Beim Barte des Rabbiners
Der Standard 11/1999
Niemand wollte sie seinerzeit haben: jene 10 Gebote, mit denen der Herr – einem Vertreter gleich – von Volk zu Volk zog. Nur die Juden fragten weder nach dem Inhalt, noch nach den Folgen, sondern erkundigten sich schlicht nach den Kosten. “Gratis”, sprach der Herr. “Eine Mezie”, dachten die Juden.

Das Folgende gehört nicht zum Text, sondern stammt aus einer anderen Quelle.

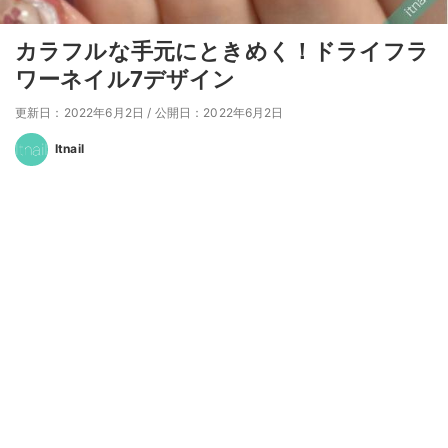
カラフルな手元にときめく！ドライフラ
ワーネイル7デザイン
更新日：2022年6月2日
/
公開日：2022年6月2日
Itnail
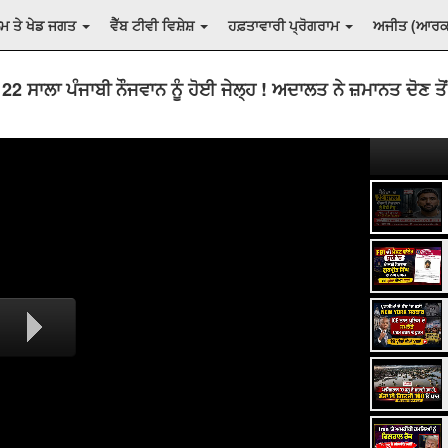
ਲਮ ਤੇ ਖੇਡ ਜਗਤ
ਵੈੱਬ ਟੀਵੀ ਵਿਸ਼ੇਸ਼
ਹਫ਼ਤਾਵਾਰੀ ਪ੍ਰੋਗਰਾਮ
ਅਜੀਤ (ਆਰ
ਚ 22 ਸਾਲਾ ਪੰਜਾਬੀ ਨੌਜਵਾਨ ਨੂੰ ਹੋਈ ਜੇਲ੍ਹ ! ਅਦਾਲਤ ਨੇ ਜ਼ਮਾਨਤ ਦੋਣ ਤੋ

Seither müssen sie den Preis daür zahlen, zum auserwählten Volk erkoren worden zu sein.
Ob Mezie oder Ezes, Rabbi, Ganeff oder Gojim – Gerhard Bronner hat in seinem neuen Programm “Tränen gelacht” – und im gleichnamigen Buch – zu jedem Themenbereich die passenden Pointen. Einige davon sprühen vor scharfsinniger Tiefe, andere haben bereits einen beeindruckenden Bart. Was ihnen bei der jahrtausendealten Geschichte des Judentums auch nicht vorzuwerfen ist. Bei so manchen stellt sich jedoch die Frage, ob sie nicht am Stammtisch besser aufgehoben wären : “Sind sie verheiratet ? – Nein, ich schau‘ nur so aus. Mir haben sie gerade mein Auto abgeschleppt.” Das ist in Wahrheit weder besonders jüdisch, noch besonders witzig.
Die Höhepunkte des Abends sind zumeist musikalischer Natur: Zum Beispiel die “Soirée bei Tannenbaum von Leopoldi und Löhner-Beda. Vor allem aber nach der Pause, wenn es Bronners – im Programmheft unerwähnt gebliebenen – virtuos-furiosem Gast-Geiger Aliosha Biz spielend gelingt, die ganze Tragik und Komik eines Volks zu Herzen gehend erklingen zu lassen.
Sein als “launiges Symposion über den jüdischen Humor” beuntertiteltes Programm ist insgesamt weit weniger die erwartete geistreiche Auseinandersetzung mit den Wurzeln und Charakteristiken einer humoristischen Eigenart, als vielmehr eine – selbstverständlich gediegene – Gaudimax-Variante mit eingestreutem Liedgut. Wodurch immerhin ein weiterer jüdischer Begriff eindrucksvoll demonstriert wird : Denn wenn ausgerechnet Gerhard Bronner einen ganzen Abend lang Witze vorliest, dann ist das eine ganz besondere Qualität von Chuzpe.